*** Opening of SUPPLIED RECORDS ***

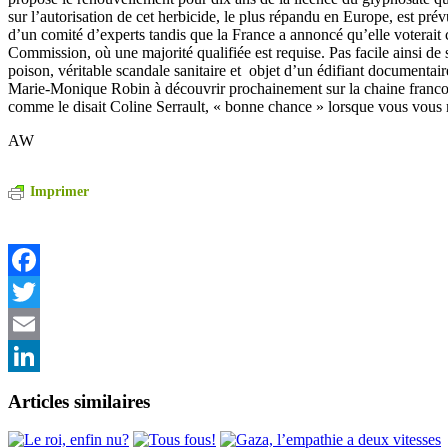
sur l’autorisation de cet herbicide, le plus répandu en Europe, est prév
d’un comité d’experts tandis que la France a annoncé qu’elle voterait c
Commission, où une majorité qualifiée est requise. Pas facile ainsi de 
poison, véritable scandale sanitaire et objet d’un édifiant documentair
Marie-Monique Robin à découvrir prochainement sur la chaine franco
comme le disait Coline Serrault, « bonne chance » lorsque vous vous
AW
Imprimer
Facebook
Twitter
Email
LinkedIn
Articles similaires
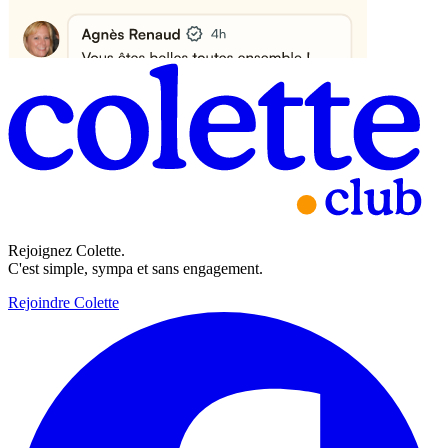
Rejoignez Colette.
C'est simple, sympa et sans engagement.
Rejoindre Colette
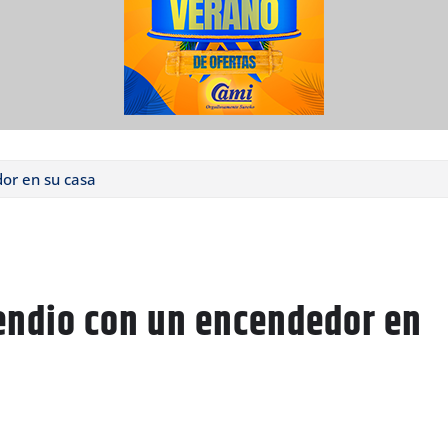
or en su casa
cendio con un encendedor en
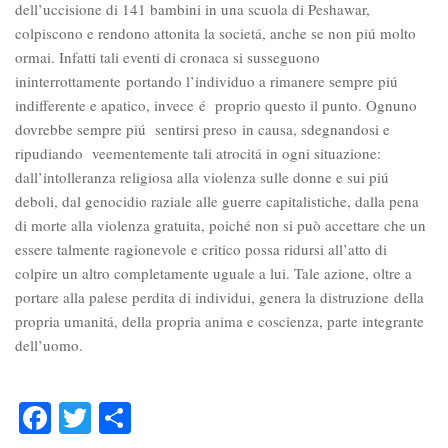
dell’uccisione di 141 bambini in una scuola di Peshawar,
colpiscono e rendono attonita la societá, anche se non piú molto
ormai. Infatti tali eventi di cronaca si susseguono
ininterrottamente portando l’individuo a rimanere sempre piú
indifferente e apatico, invece é proprio questo il punto. Ognuno
dovrebbe sempre piú sentirsi preso in causa, sdegnandosi e
ripudiando veementemente tali atrocitá in ogni situazione:
dall’intolleranza religiosa alla violenza sulle donne e sui piú
deboli, dal genocidio raziale alle guerre capitalistiche, dalla pena
di morte alla violenza gratuita, poiché non si può accettare che un
essere talmente ragionevole e critico possa ridursi all’atto di
colpire un altro completamente uguale a lui. Tale azione, oltre a
portare alla palese perdita di individui, genera la distruzione della
propria umanitá, della propria anima e coscienza, parte integrante
dell’uomo.
Facebook
Twitter
Condividi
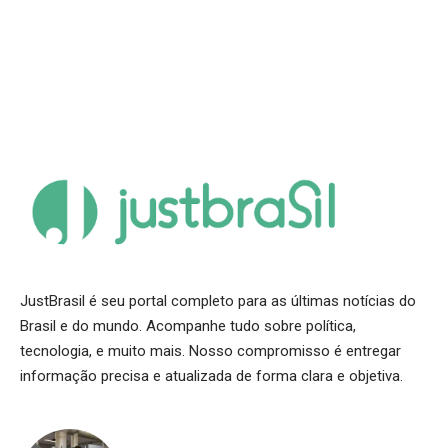
JustBrasil é seu portal completo para as últimas notícias do
Brasil e do mundo. Acompanhe tudo sobre política,
tecnologia, e muito mais. Nosso compromisso é entregar
informação precisa e atualizada de forma clara e objetiva.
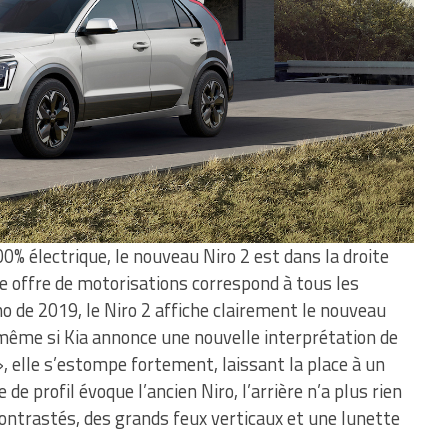
0% électrique, le nouveau Niro 2 est dans la droite
e offre de motorisations correspond à tous les
o de 2019, le Niro 2 affiche clairement le nouveau
 même si Kia annonce une nouvelle interprétation de
», elle s’estompe fortement, laissant la place à un
 de profil évoque l’ancien Niro, l’arrière n’a plus rien
contrastés, des grands feux verticaux et une lunette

*** Close of SUPPLIED RECORDS ***

AIM OF THE TASK:
Retype all entries above verbatim; no pictures belong in the copy.

EXERCISE RESPONSE:
sur l’autorisation de cet herbicide, le plus répandu en Europe, est prév
d’un comité d’experts tandis que la France a annoncé qu’elle voterait c
Commission, où une majorité qualifiée est requise. Pas facile ainsi de 
poison, véritable scandale sanitaire et objet d’un édifiant documentair
Marie-Monique Robin à découvrir prochainement sur la chaine franco
comme le disait Coline Serrault, « bonne chance » lorsque vous vous
AW
Imprimer
Facebook
Twitter
Email
LinkedIn
Articles similaires
Rejoignez Colette.
C'est simple, sympa et sans engagement.
Rejoindre Colette
or en su casa
cendio con un encendedor en
dell’uccisione di 141 bambini in una scuola di Peshawar,
colpiscono e rendono attonita la societá, anche se non piú molto
ormai. Infatti tali eventi di cronaca si susseguono
ininterrottamente portando l’individuo a rimanere sempre piú
indifferente e apatico, invece é proprio questo il punto. Ognuno
dovrebbe sempre piú sentirsi preso in causa, sdegnandosi e
ripudiando veementemente tali atrocitá in ogni situazione:
dall’intolleranza religiosa alla violenza sulle donne e sui piú
deboli, dal genocidio raziale alle guerre capitalistiche, dalla pena
di morte alla violenza gratuita, poiché non si può accettare che un
essere talmente ragionevole e critico possa ridursi all’atto di
colpire un altro completamente uguale a lui. Tale azione, oltre a
portare alla palese perdita di individui, genera la distruzione della
propria umanitá, della propria anima e coscienza, parte integrante
dell’uomo.
Facebook
Twitter
Condividi
JustBrasil é seu portal completo para as últimas notícias do
Brasil e do mundo. Acompanhe tudo sobre política,
tecnologia, e muito mais. Nosso compromisso é entregar
informação precisa e atualizada de forma clara e objetiva.
0% électrique, le nouveau Niro 2 est dans la droite
e offre de motorisations correspond à tous les
o de 2019, le Niro 2 affiche clairement le nouveau
 même si Kia annonce une nouvelle interprétation de
», elle s’estompe fortement, laissant la place à un
 de profil évoque l’ancien Niro, l’arrière n’a plus rien
contrastés, des grands feux verticaux et une lunette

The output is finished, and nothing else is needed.